銀行救済のための欠損金繰越期間延長
8年前、金融庁は税制改正要望として、銀行破綻を救うために、銀行については赤字の繰り越しの期間を5年から10年に延長することを求めました。その結果、平成16年度の税制改正では、欠損金の繰越控除期間が5年から7年に延長となり、さらに大幅な損失を計上していたそれ以前の過去3年前に適用期間が遡及することになったので、要望の10年が実現しています。
10数年ぶりの納税再開
最近の報道によると、来年2013年3月期には、すべて大手銀行において法人税の納付が再開となるようです。すでに、昨年10年ぶりに再開したのが三菱東京UFJ、今年15年ぶりなのが三井住友、18年ぶりなのがりそな、残るみずほ、三井住友トラストは来年再開です。

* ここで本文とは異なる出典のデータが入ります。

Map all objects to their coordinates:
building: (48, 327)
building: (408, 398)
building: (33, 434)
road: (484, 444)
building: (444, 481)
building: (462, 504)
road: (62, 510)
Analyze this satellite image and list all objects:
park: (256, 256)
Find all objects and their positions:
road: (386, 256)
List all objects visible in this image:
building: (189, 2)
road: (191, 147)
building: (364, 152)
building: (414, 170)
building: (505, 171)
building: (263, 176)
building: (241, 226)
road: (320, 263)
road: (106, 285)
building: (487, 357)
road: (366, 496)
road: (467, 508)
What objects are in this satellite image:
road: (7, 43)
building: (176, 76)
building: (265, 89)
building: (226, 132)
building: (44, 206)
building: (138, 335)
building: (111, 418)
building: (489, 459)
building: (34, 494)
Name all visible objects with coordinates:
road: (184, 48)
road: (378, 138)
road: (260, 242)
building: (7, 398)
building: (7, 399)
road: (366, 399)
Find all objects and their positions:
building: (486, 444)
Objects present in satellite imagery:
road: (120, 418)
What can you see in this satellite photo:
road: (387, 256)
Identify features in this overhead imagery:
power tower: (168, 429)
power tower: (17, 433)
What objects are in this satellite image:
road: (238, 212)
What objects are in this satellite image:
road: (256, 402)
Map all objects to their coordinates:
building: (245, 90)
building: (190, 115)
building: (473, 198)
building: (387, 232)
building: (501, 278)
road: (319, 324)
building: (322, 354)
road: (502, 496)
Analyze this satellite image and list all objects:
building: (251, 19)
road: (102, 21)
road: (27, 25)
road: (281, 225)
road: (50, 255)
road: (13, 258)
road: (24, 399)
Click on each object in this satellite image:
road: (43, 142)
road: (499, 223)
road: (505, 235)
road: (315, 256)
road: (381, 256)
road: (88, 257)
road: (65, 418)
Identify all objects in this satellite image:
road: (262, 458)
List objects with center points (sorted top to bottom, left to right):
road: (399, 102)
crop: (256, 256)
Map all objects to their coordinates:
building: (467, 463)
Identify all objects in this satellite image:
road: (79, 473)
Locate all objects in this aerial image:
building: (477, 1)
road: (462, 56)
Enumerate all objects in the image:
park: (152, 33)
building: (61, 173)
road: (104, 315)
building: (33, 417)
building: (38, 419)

70兆円余の公的資金の投入後、5大銀行の連結損益はリーマンショックの年を除き、ここ8年間大きく黒字決算を続けていました。累計で100兆円を超すとされた90年代半ば以降の民間金融機関の不良債権処理がようやく終わろうとしているようです。
タイミングを合わせた欠損金制限
銀行救済の必要がほぼ無くなったこととタイミングを合わせて、昨年の税制改正で、欠損金の繰越期間が7年から9年に延長となり、繰越欠損金の控除について、控除額が80%に制限されることになりました。
この改正は、今年4月以後開始事業年度から適用となっています。
来年再開グループは新税法納付か?
そうすると、今年以前から納税開始の銀行は、リーマン危機損失を含め欠損消化を完了していることになりますが、来年は、欠損金が残っていても、課税所得の2割相当の納税が強制されるので、納税開始が来年の銀行の場合は、まだ欠損金が残っている状態での納税開始なのかもしれません。
中小法人は対象外
なお、欠損金の繰越控除の使用制限は大法人グループに限られたことで、事業年度終了時の資本金が1億円以下の中小法人は、欠損金使用制限対象の法人になりません。
ただし、経済産業省から、大企業法人税率5%引き下げの財源として欠損金使用制限案が打ち出された時は、中小企業除外の予定はなく、制限幅も50%でした。今後、なし崩しの適用拡大があるかもしれません。要注意です。